I woke up one night last week in a nice, cold sweat after dreaming of being washed away by a flood.  This seems like a clear message from my subconscious that I am feeling a bit overwhelmed and out of control – reasonable, since I have spent the past month sick and I am still trying to settle into my new surroundings. I have made it through the “I can’t eat anything, nope not even that” stage; the delusional fever stage; the realization that the stressors that led me to be so, so sick needed to be dealt with; dealing with said stressors made me more sick; and finally, the realization in coming out the other side that I could have prevented a lot of this simply by being more vocal about my boundaries and strategic about where I invest my time and resources. Whew.

I came to my town with the usual all or nothing attitude (which means that I am operating at level “all”, as always).  Can I take over teaching English classes though I have never taught English? Of course!  Can I begin a new job at full swing and adapt to cultural differences and new communication styles? Bring it on!  Can I do this all while adapting to living with a new host family, a new city and saying yes to every social invitation that I receive? Yes! Can I prove that I can speak two new languages that I have spent the last three months learning? Piece of cake.

I do not regret the mistakes that I made in my first few months as this “Oh my god, this may be only opportunity to do X or to meet Y, or to make that first impression” attitude enabled me to learn a lot and to make a number of wonderful friends.  However, I do wish that I had thought more about the fact that I have two years to prove myself, two years to show who I am and what I can do for this community. I don’t have to do everything all at once  or to be everything to everyone – which is, incidentally, impossible to do anyway.

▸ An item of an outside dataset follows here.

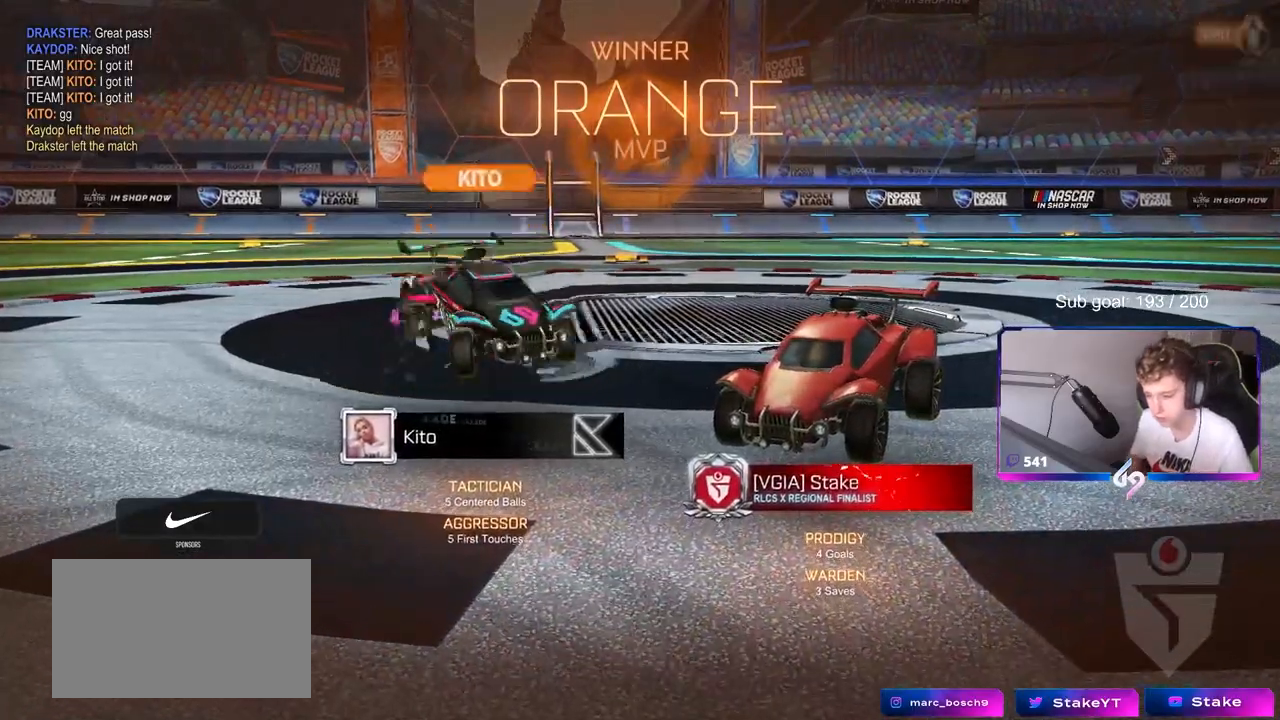
{"keys": ["a", "shift", "w"], "mouse": ["right"], "mouse_move": "up-right", "events": [[183, "w", "down"], [283, "shift", "down"], [317, "a", "down"], [317, "mouse_right", "down"]]}
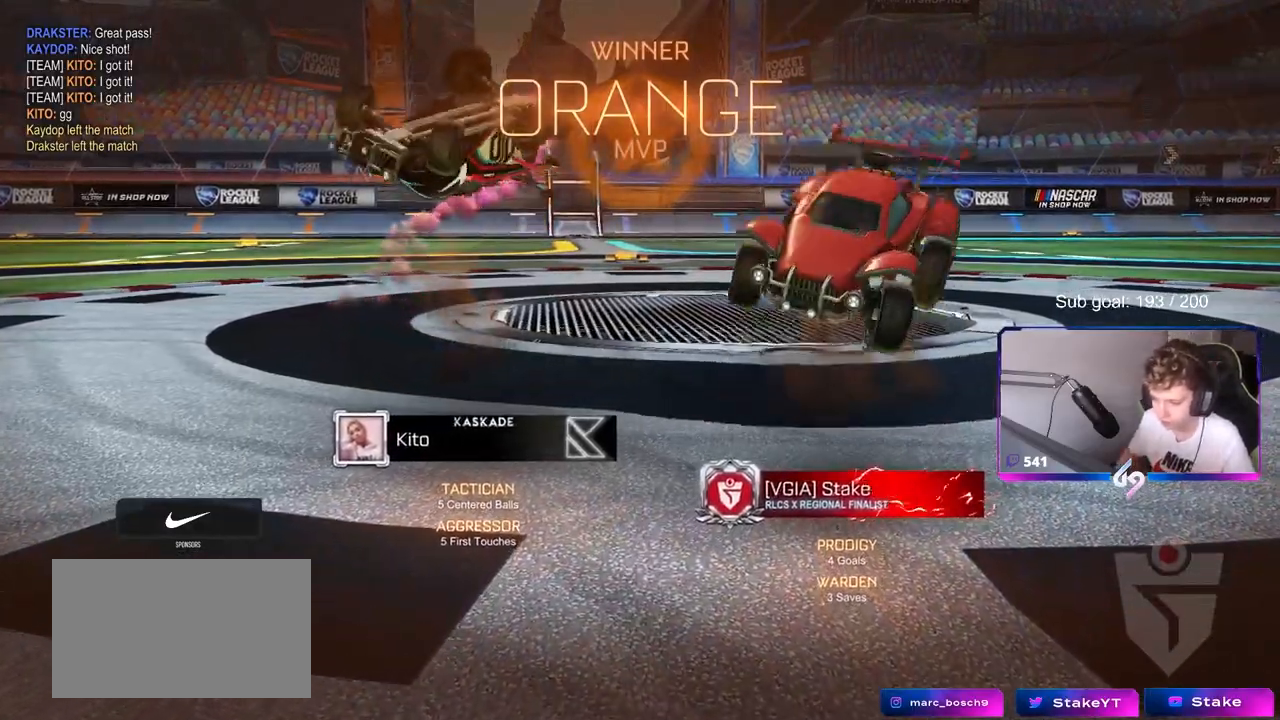
{"keys": ["shift"], "mouse": [], "mouse_move": "down-left", "events": [[17, "a", "up"], [17, "mouse_right", "up"], [17, "shift", "up"], [100, "shift", "down"], [433, "w", "up"]]}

I had another dream last night reminiscent of Stephen King’s “Tommyknockers”, in which some malignant stuffed animals were on the prowl.  I was going to let this dream pass without further examination or interpretation…but then I thought, maybe it’s about confronting your little monsters? The things in your life that start out as benign, but because you don’t set boundaries or establish your needs, these initially benign things begin to run amok, just because they can? Maybe I am over analyzing things (as I am apt to do).  Regardless, I learned a very good lesson just in my first few months of service, you can’t take care of others unless you take care of yourself.  Priceless (well, if you don’t count the hours I spent at home sick).